TASK OBJECTIVE: In the biography of Yuri Shaporin, translate the sentence "He graduated as a composer and conductor in 1918." into Spanish.

Yuri Alexandrovich Shaporin ()  ( – 9 December 1966), PAU, was a Russian-Ukrainian Soviet composer.

Biography
Shaporin was born in Hlukhiv in the Russian Empire (now in Ukraine). His father was a painter and his mother a pianist. He received his secondary education in Saint Petersburg. He first studied philology at Kiev University and went on to study law at Saint Petersburg University.

He then turned to music, starting his studies at the Saint Petersburg Conservatory in 1913. His teachers there included Nikolay Sokolov (composition), Maximilian Steinberg (orchestration), and Nikolai Tcherepnin (conducting). He graduated as a composer and conductor in 1918.

After the Bolshoi Drama Theater was established in 1919, he served as its musical director until 1928. He then worked with the Russian State Pushkin Academy Drama Theater — also known as the Alexandrinsky Theater — until 1934. During this period he composed a significant amount of theater music. He was a founding member of the Association for Contemporary Music in 1923.

During the 1930s Shaporin turned his attention to large scale works. His opera Dekabristi (The Decembrists), to a libretto written by Aleksey Nikolayevich Tolstoy about the Decembrist revolt, had been on Shaporin's mind since 1920 — a 1925 interim version, Polina Gyobe, had two scenes staged in Leningrad (as it had been renamed in 1924). In 1938, Shaporin received an offer of a teaching position at the Moscow Conservatory and he moved to Moscow.

(Images with localized body landmarks)
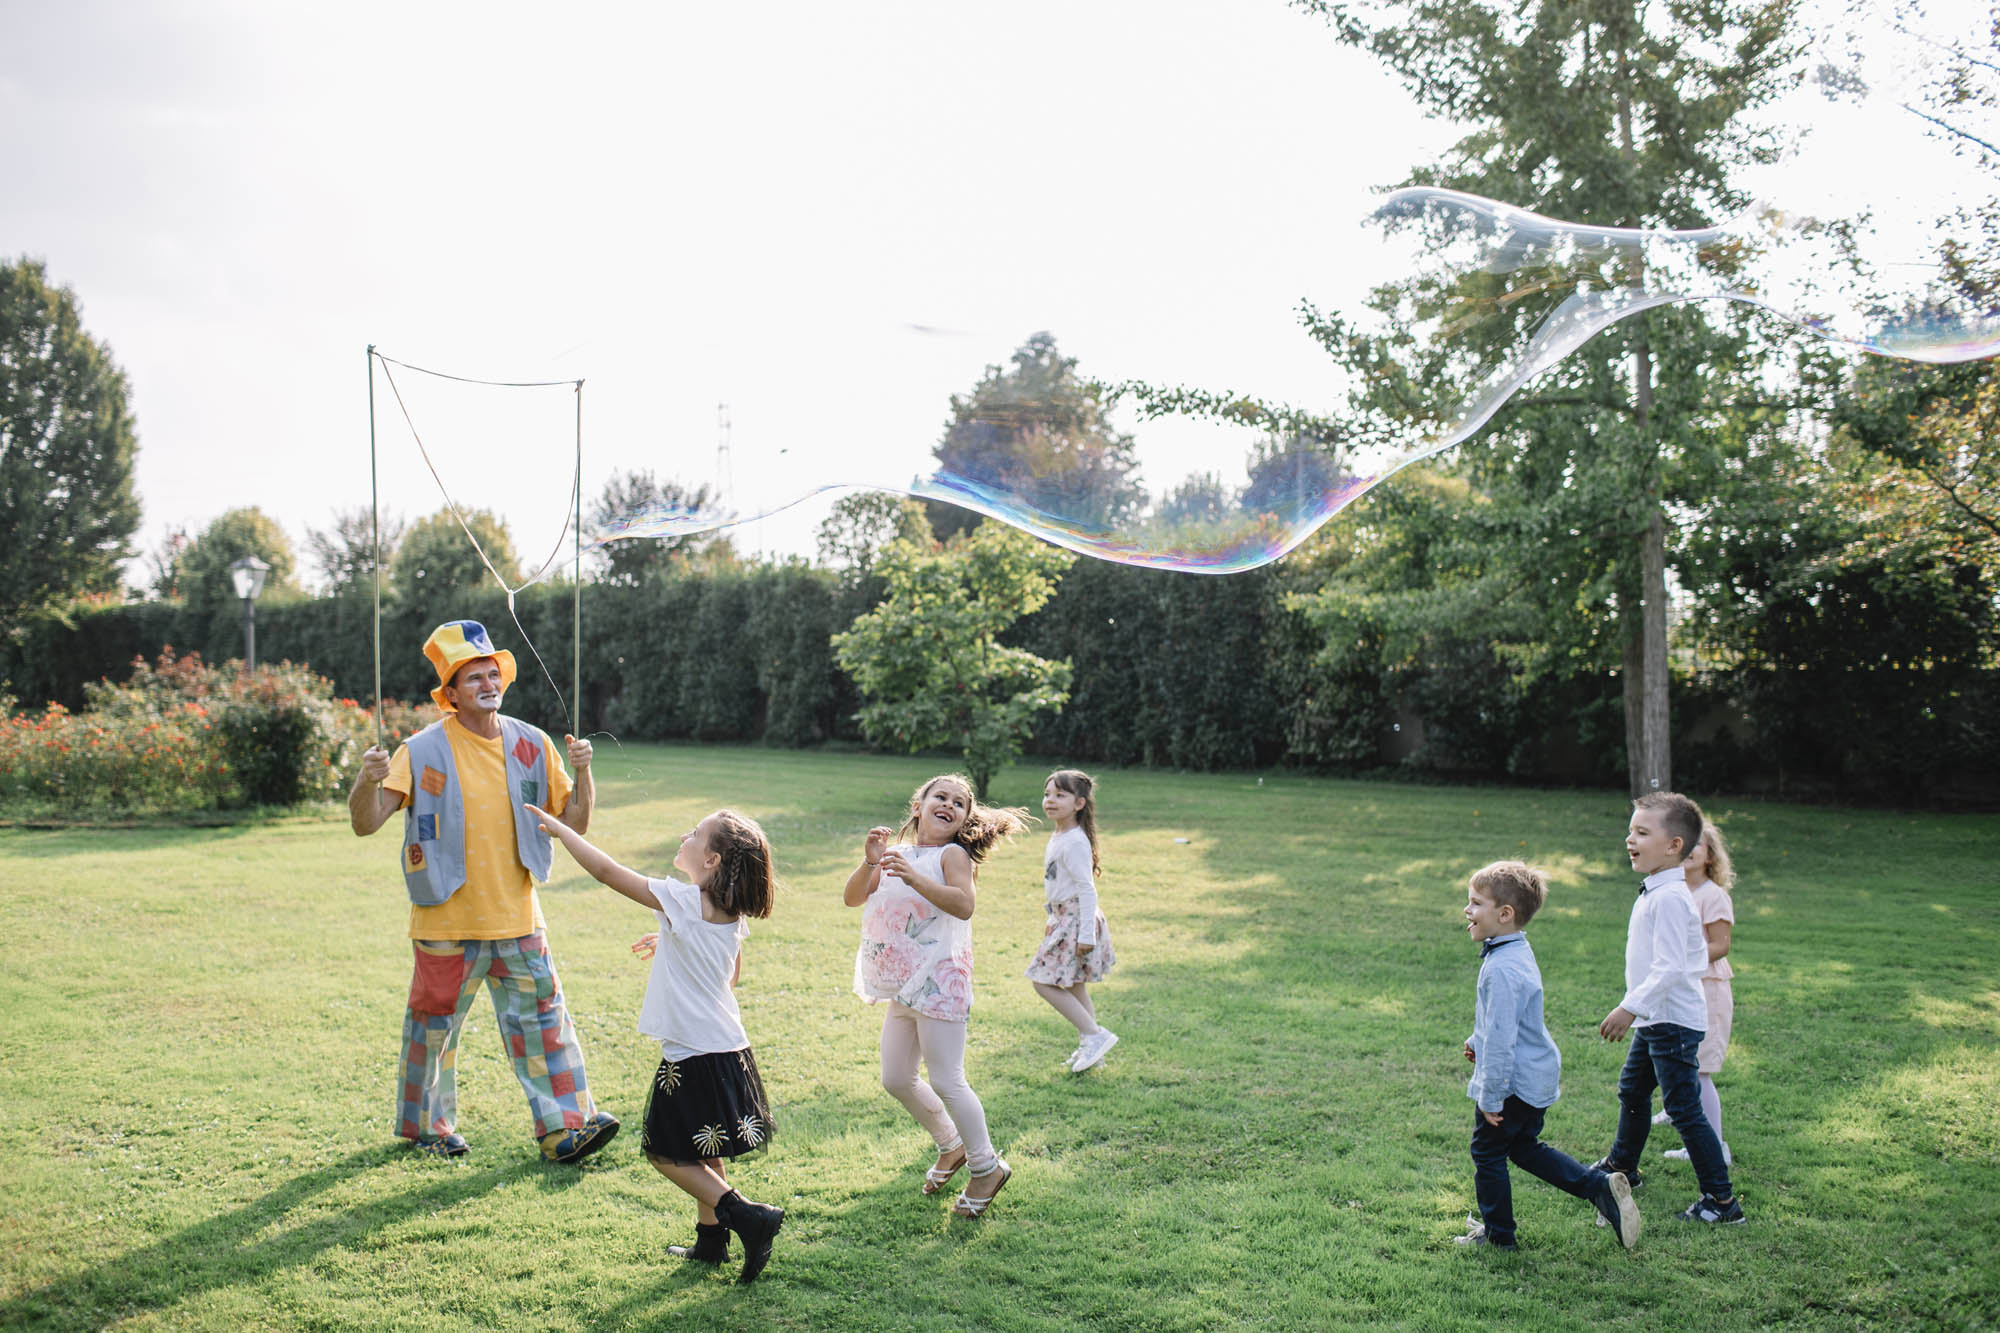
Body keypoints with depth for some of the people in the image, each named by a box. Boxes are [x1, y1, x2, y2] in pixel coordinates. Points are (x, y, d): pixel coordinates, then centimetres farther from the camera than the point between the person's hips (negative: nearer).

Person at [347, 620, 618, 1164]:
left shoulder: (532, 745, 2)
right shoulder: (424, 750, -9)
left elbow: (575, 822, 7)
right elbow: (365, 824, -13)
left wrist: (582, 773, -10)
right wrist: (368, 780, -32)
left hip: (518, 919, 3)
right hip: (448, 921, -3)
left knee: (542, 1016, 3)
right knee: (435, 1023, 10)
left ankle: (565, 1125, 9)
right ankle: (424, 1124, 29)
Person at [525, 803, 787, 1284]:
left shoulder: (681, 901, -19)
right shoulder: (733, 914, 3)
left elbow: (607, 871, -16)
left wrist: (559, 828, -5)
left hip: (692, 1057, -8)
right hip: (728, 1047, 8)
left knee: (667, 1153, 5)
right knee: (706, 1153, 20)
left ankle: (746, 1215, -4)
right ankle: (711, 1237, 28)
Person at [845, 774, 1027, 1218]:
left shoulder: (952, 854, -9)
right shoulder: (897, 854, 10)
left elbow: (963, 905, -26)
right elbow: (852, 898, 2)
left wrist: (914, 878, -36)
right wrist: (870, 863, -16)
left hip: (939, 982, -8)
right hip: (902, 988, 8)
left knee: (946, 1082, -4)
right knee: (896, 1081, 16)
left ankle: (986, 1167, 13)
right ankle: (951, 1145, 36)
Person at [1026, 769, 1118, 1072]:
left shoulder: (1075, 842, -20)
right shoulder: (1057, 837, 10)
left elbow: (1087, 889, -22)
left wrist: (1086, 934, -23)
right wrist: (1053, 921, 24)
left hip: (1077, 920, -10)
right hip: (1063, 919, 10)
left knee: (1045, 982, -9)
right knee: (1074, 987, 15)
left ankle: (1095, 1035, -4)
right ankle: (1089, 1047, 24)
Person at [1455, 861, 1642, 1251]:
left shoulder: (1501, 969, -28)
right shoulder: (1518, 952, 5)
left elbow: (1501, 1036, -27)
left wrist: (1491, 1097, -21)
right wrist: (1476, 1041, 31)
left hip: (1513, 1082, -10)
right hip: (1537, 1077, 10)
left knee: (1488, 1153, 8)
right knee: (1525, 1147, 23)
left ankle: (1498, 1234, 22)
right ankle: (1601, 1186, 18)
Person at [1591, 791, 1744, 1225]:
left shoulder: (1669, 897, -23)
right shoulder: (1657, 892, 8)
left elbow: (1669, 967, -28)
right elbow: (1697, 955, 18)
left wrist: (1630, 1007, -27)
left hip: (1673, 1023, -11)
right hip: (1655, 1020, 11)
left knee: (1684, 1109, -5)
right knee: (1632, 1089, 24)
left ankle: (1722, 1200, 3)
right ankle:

RESPONSE TO THIS TASK: Se graduó como compositor y director de orquesta en 1918.